On the other hand, the Thue–Morse sequence along powers has also been studied by several authors. In 2007, Moshe [Reference Moshe5] investigated the subword complexity of the sequence along squares
$\{t(n^2)\}_{n\geqslant 1}$
(see Section 4 for details) and solved a problem of Allouche and Shallit [Reference Allouche and Shallit1, p. 350] answering that every finite word
${a_0a_1\cdots a_{m-1}\ (a_i\in \{0,1\})}$
of length m appears in the infinite word
$t(0)t(1)t(4)\cdots $
. Moreover, this result was generalized by Drmota, Mauduit, and Rivat [Reference Drmota, Mauduit and Rivat2] who proved that the sequence
$\{t(n^2)\}_{n\geqslant 1}$
is normal (to the base
$2$
); that is, for any
$m\geqslant 1$
and any
$a_0a_1\cdots a_{m-1}\ (a_i\in \{0,1\})$
, we have
$$\begin{align*}\lim_{N\to\infty}\frac{\#\{n<N\mid t(n^2)=a_0,t((n+1)^2)=a_1,\dots,t((n+m-1)^2)=a_{m-1} \}}{N} =\frac{1}{2^m}. \end{align*}$$
As a consequence, the number
$\sum _{n\geqslant 1}t(n^2)2^{-n}$
is normal in base
$2$
. Recently, Spiegelhofer [Reference Spiegelhofer7] proved that the sequence along cubes
$\{t(n^3)\}_{n\geqslant 1}$
is simply normal;
$$\begin{align*}\lim_{N\to\infty}\frac{\#\{n<N\mid t(n^3)=0\}}{N} =\frac{1}{2}. \end{align*}$$
In this direction, it is expected that the sequence
$\{t(P(n))\}_{n\geqslant 0}$
is normal for any nonnegative integer-valued polynomial P of degree at least
$3$
; however, it is unsolved (cf. [Reference Drmota, Mauduit and Rivat2, Conjecture 1]).

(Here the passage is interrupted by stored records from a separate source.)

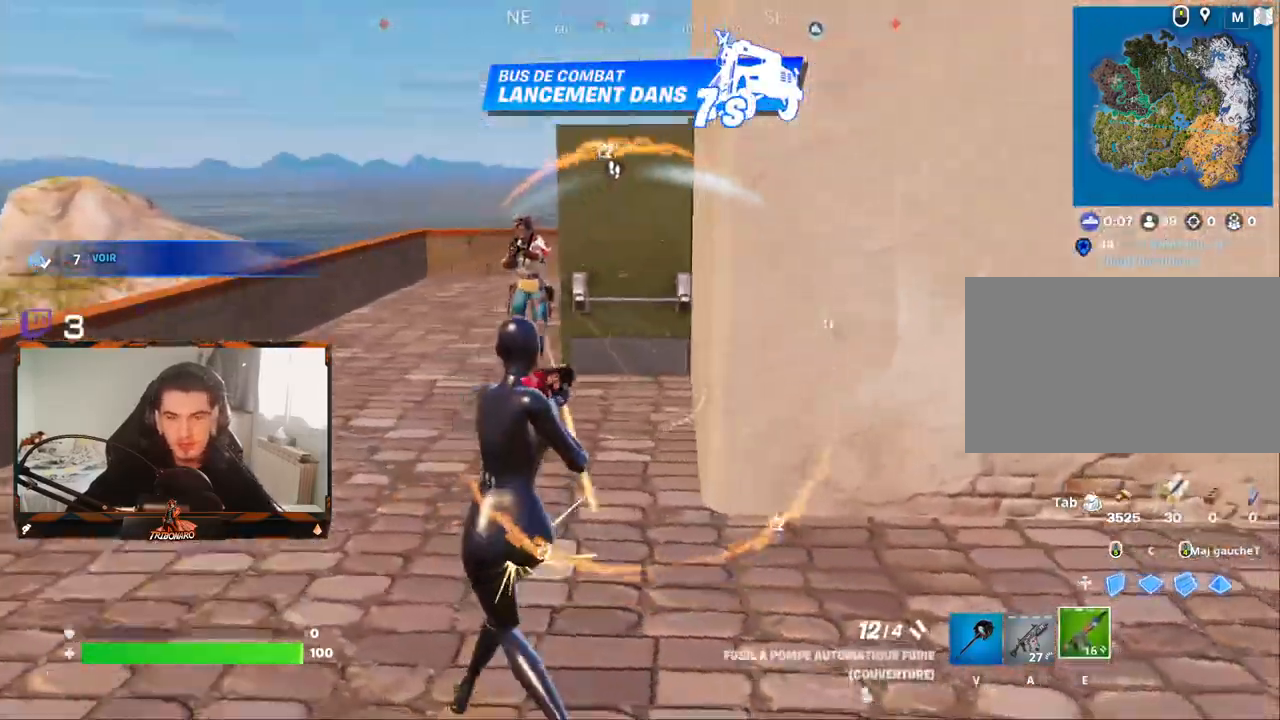
{"keys": ["z"], "mouse": [], "mouse_move": "down-left", "events": [[150, "q", "down"], [334, "q", "up"]]}
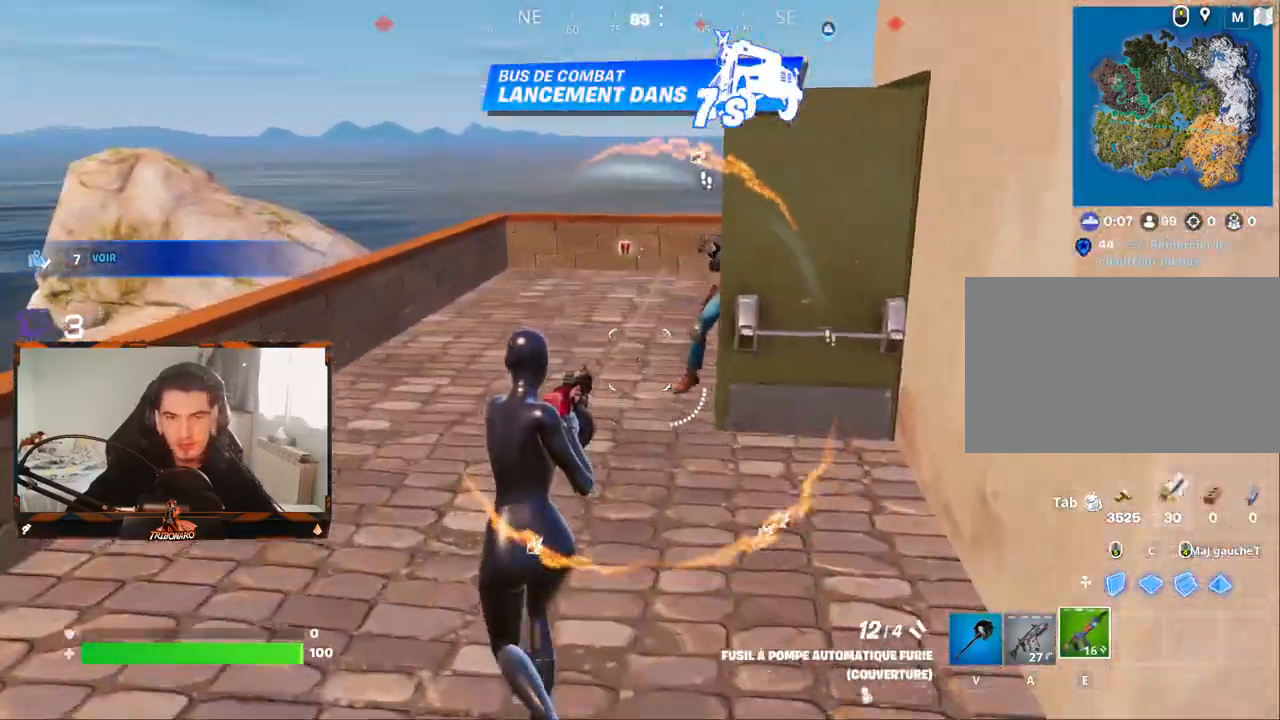
{"keys": ["z"], "mouse": [], "mouse_move": "still", "events": [[250, "q", "down"], [400, "q", "up"]]}
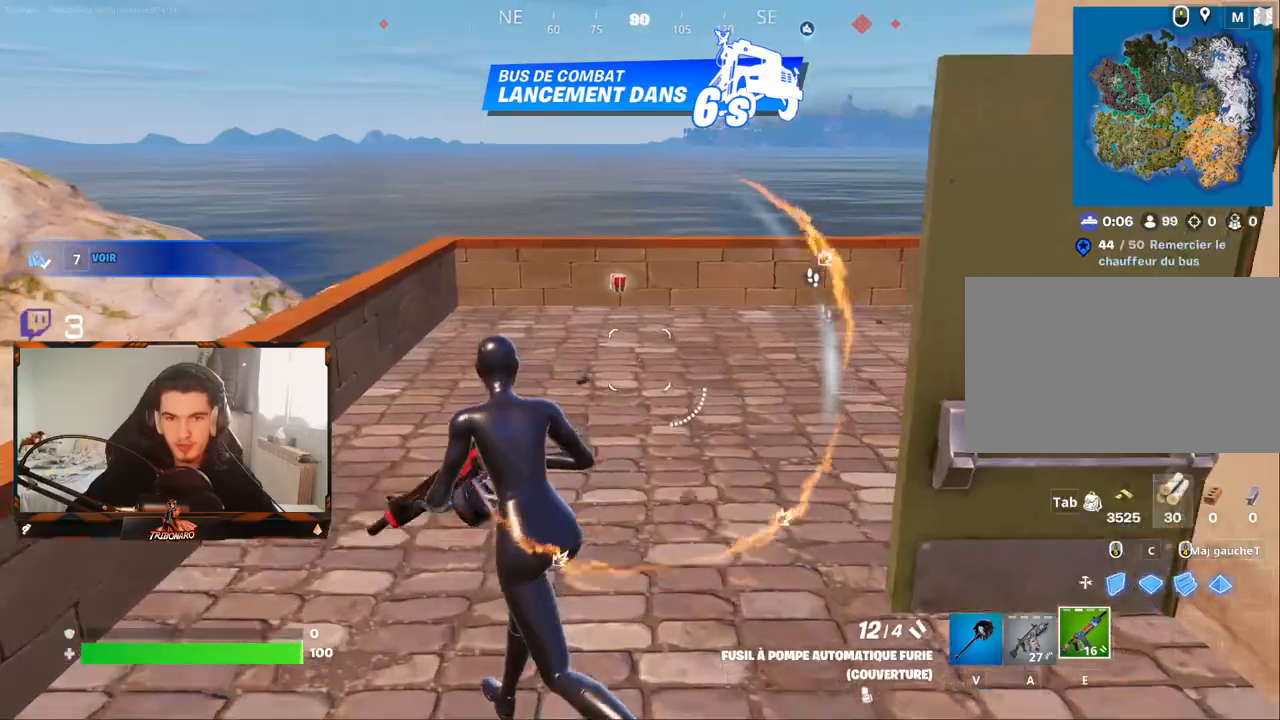
{"keys": ["z"], "mouse": [], "mouse_move": "still", "events": []}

A Pisot (resp. Salem) number is an algebraic integer
$\beta>1$
whose Galois conjugates other than
$\beta $
have moduli less than
$1$
(resp. less than or equal to
$1$
and at least one conjugate lies on the unit circle). Recently, Miyanohara [Reference Miyanohara4] showed that if
$\beta $
is a Pisot or Salem number with
$\beta>2$
, then the number
$\sum _{n\geqslant 1}t(n^2){\beta ^{-n}}$
does not belong to the field
$\mathbb {Q}(\beta )$
. Note that his method depends on elementary arguments without the use of the normality of
$\{t(n^2)\}_{n\geqslant 0}$
. In this paper, we generalize Miyanohara’s results by proving the following theorem. Throughout the paper,
$\varphi :=(1+\sqrt {5})/2$
denotes the golden ratio.
Theorem 1.1 Let
$\beta $
be a Pisot or Salem number with
$\beta>\sqrt {\varphi }=1.272019\ldots $
. Then, for any integer
$k\geqslant 1$
, the
$k+1$
numbers
$$\begin{align*}1,\quad \sum_{n\geqslant 1}\frac{t(n)}{\beta^n},\quad \sum_{n\geqslant 1}\frac{t(n^2)}{\beta^n},\quad \ldots,\quad \sum_{n\geqslant 1}\frac{t(n^k)}{\beta^n} \end{align*}$$
are linearly independent over the field
$\mathbb {Q}(\beta )$
. In particular, for any integer
$k\geqslant 1$
, the number
$\sum _{n\geqslant 1}^{}t(n^k)\beta ^{-n}$
does not belong to
$\mathbb {Q}(\beta )$
.
It should be noted that all Pisot numbers are covered in Theorem 1.1, since the smallest Pisot number is the plastic ratio
$\rho =1.324717\ldots $
. On the other hand, all Salem numbers are not; for example, the smallest known Salem number is
$\lambda =1.176280\ldots $
(see Sect. 4 for details). Let
$\beta $
be as in Theorem 1.1. Then, as an immediate corollary of Theorem 1.1, for any nontrivial
$\mathbb {Q}(\beta )$
-linear combination of the Thue–Morse sequence along powers
$$ \begin{align} s(n):=a_1t(n)+a_2t(n^2)+\cdots+a_kt(n^k) \end{align} $$
the number
$\sum _{n\geqslant 1}s(n)\beta ^{-n}$
does not belong to
$\mathbb {Q}(\beta )$
, and hence the sequence
$\{s(n)\}_{n\geqslant 0}$
cannot be eventually periodic.
The present paper is organized as follows. In Section 2, for each integer
$r=1,2,\dots ,k$
, we will investigate the appearance of zeros in the sequences defined by the difference of
$t(n^r)$
and a certain shift
$t((n+n_0)^r)$
. This observation makes it possible to find a good rational approximation to
$$\begin{align*}\xi:=\sum_{n\geqslant 1}s(n)\beta^{-n}, \end{align*}$$
where the sequence
$\{s(n)\}_{n\geqslant 1}$
is defined in (1.1). Section 3 is devoted to the proof of Theorem 1.1. In the last Section 4, we will give remarks and further questions related to our results.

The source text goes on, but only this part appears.